Admirable chaîne d’amitié, parfois relayée pour les besoins de la cause par la responsable de l’agence, qui admet avoir déjà fractionné fictivement 8 000 euros remis par Patrick Balkany pour ne pas crever le plafond autorisé. Ces remises en espèces dépassant le montant des retraits officiels effectués par les époux Balkany sur la même période (18 750 euros), les enquêteurs estiment «évident que ces derniers disposent a minima d’un compte bancaire à l’étranger, voire de possibles revenus occultes», dans un rapport de novembre 2013.
Immobilier : la bulle se dégonfle
La pierre est une autre source d’étonnement. Sur le papier, Patrick Balkany, officiellement domicilié dans sa permanence électorale de Levalllois, n’est aujourd’hui propriétaire de rien. Depuis une quinzaine d’années, son patrimoine immobilier déclaré a singulièrement dégonflé, sans que n’apparaisse la moindre plus-value à la revente.
En 1989, il se déclare propriétaire d’un appartement à Levallois, acheté 7 millions de francs un an plus tôt, agrémenté de 11 millions de travaux. En 1993, il évalue le tout à 10 millions, qu’il cède au même prix quatre ans plus tard. Les meubles sur place, que Balkany évaluait lui-même à 2,5 millions de francs ? Revendus eux aussi dans la foulée de l’appartement. Cette année-là, ses comptes bancaires n’affichent pourtant qu’un maigre reliquat de 88 000 francs.
En 2001, bonne nouvelle, il bénéficie par héritage de parts dans une villa cannoise et un appartement à Neuilly, évaluées par ses soins à 625 000 et 907 000 francs. Mais l’année suivante, ces parts ne figurent plus dans sa déclaration de patrimoine, manifestement cédées sans conséquence apparente sur ses comptes bancaires, qui affichent même un découvert de 50 000 francs.

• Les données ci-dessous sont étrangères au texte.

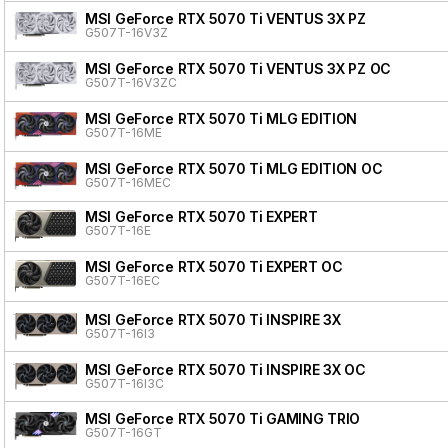
MSI GeForce RTX 5070 Ti VENTUS 3X PZ
G507T-16V3Z
MSI GeForce RTX 5070 Ti VENTUS 3X PZ OC
G507T-16V3ZC
MSI GeForce RTX 5070 Ti MLG EDITION
G507T-16ME
MSI GeForce RTX 5070 Ti MLG EDITION OC
G507T-16MEC
MSI GeForce RTX 5070 Ti EXPERT
G507T-16E
MSI GeForce RTX 5070 Ti EXPERT OC
G507T-16EC
MSI GeForce RTX 5070 Ti INSPIRE 3X
G507T-16I3
MSI GeForce RTX 5070 Ti INSPIRE 3X OC
G507T-16I3C
MSI GeForce RTX 5070 Ti GAMING TRIO
G507T-16GT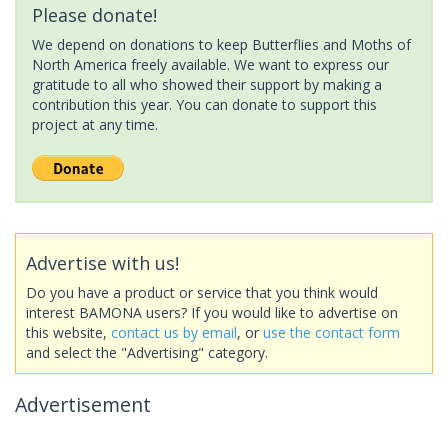
Please donate!
We depend on donations to keep Butterflies and Moths of
North America freely available. We want to express our
gratitude to all who showed their support by making a
contribution this year. You can donate to support this
project at any time.
Advertise with us!
Do you have a product or service that you think would
interest BAMONA users? If you would like to advertise on
this website,
contact us by email
, or
use the contact form
and select the "Advertising" category.
Advertisement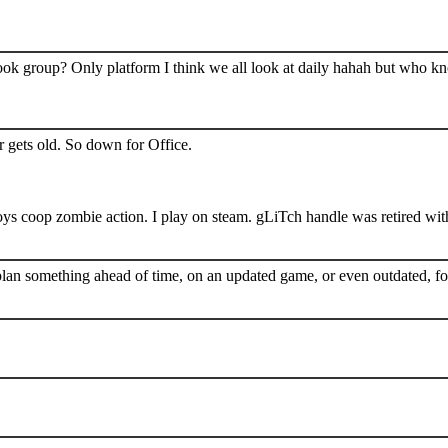
book group? Only platform I think we all look at daily hahah but who k
 gets old. So down for Office.
s coop zombie action. I play on steam. gLiTch handle was retired wit
plan something ahead of time, on an updated game, or even outdated, for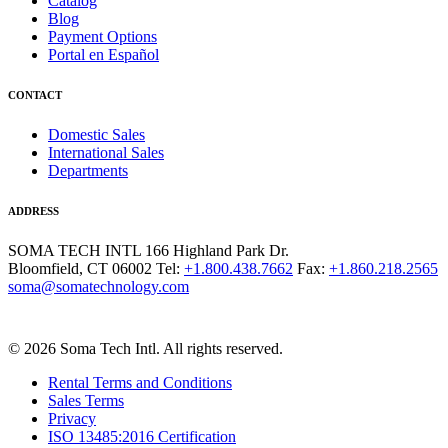
Catalog
Blog
Payment Options
Portal en Español
CONTACT
Domestic Sales
International Sales
Departments
ADDRESS
SOMA TECH INTL
166 Highland Park Dr.
Bloomfield, CT 06002
Tel:
+1.800.438.7662
Fax:
+1.860.218.2565
soma@somatechnology.com
© 2026 Soma Tech Intl. All rights reserved.
Rental Terms and Conditions
Sales Terms
Privacy
ISO 13485:2016 Certification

Seul reliquat immobilier, sa permanence électorale à Levallois, que Balkany proclame avoir achetée 200 000 francs en 1979. En 1995, il ajoute à sa déclaration un appartement adjacent, acheté 350 000 francs la même année. Les deux biens sont réévalués un million de francs en 2000. Puis disparaîtront définitivement de ses déclarations de patrimoine à partir de 2007. Sans laisser la moindre trace.
Héritage : plus-value non valable ?
Patrick Balkany doit une partie de sa fortune à son père, commerçant dans le textile, fondateur de Laine et soie Réty. En 1989, il déclare sa part, 25% du capital, évaluée par ses soins à 15 millions de francs, qui disparaîtra elle aussi de sa déclaration de patrimoine au cours des années suivantes. Les enquêteurs ont tenté de remonter le fil, relevant que Balkany avait cédé ses parts pour plus de 30 millions de francs entre 1989 et 1991 à un généreux investisseur suisse, Supo Holding : l’entreprise familiale étant structurellement en pertes, elle ne valait que par son droit au bail dans un beau quartier parisien, rue du Faubourg Saint-Honoré.
D’après le calcul des enquêteurs, les parts de Balkany ne valaient en fait même pas 9 millions, plus de trois fois moins que le prix de vente. «Le prix finalement payé reste à justifier», concluent-ils benoîtement. Surprise, parmi les trois virements suisses totalisant 30 millions de francs, un tiers proviendrait indirectement, non pas de Supo Holding, le repreneur final affiché, mais d’un holding immatriculé au Lichtenstein, intitulé Lecaya. Une coquille évoquée par Didier Schuller, ancien homme à tout faire de Patrick Balkany, dans le livre French Corruption de Gérard Davet et Fabrice Lhomme, en octobre 2013, puis dans le bureau des juges d’instruction, en janvier 2014 :
«Durant les années 1987 à 1994, j’ai déposé des espèces à l’étranger pour son compte, entre 7 et 10 millions de francs, au nom de Lecaya Anstalt Vaduz.» Balkany aurait-il artificiellement gonflé la vente de l’entreprise familiale pour justifier le blanchiment de revenus occultes ? Pataquès non résolu à ce jour.